┌────────

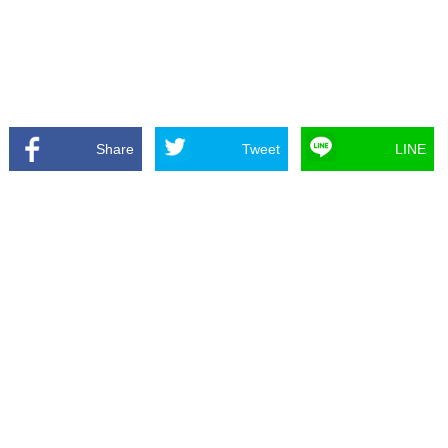
Share
Tweet
LINE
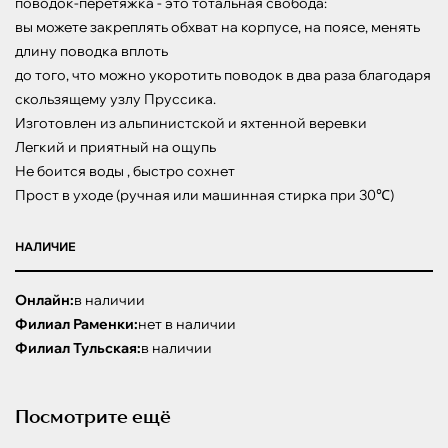
поводок-перетяжка - это тотальная свобода:

вы можете закреплять обхват на корпусе, на поясе, менять 
длину поводка вплоть

до того, что можно укоротить поводок в два раза благодаря 
скользящему узлу Пруссика.

Изготовлен из альпинистской и яхтенной веревки 

Легкий и приятный на ощупь

Не боится воды , быстро сохнет

Прост в уходе (ручная или машинная стирка при 30℃)
НАЛИЧИЕ
Онлайн:
в наличии
Филиал Раменки:
нет в наличии
Филиал Тульская:
в наличии
Посмотрите ещё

└────────

▸ **Exercise**: Repeat only the lines running from the line that contains "скользящему узлу Пруссика." through the last line above, inclusive.

▸ **Output below**:
скользящему узлу Пруссика.

Изготовлен из альпинистской и яхтенной веревки 

Легкий и приятный на ощупь

Не боится воды , быстро сохнет

Прост в уходе (ручная или машинная стирка при 30℃)
НАЛИЧИЕ
Онлайн:
в наличии
Филиал Раменки:
нет в наличии
Филиал Тульская:
в наличии
Посмотрите ещё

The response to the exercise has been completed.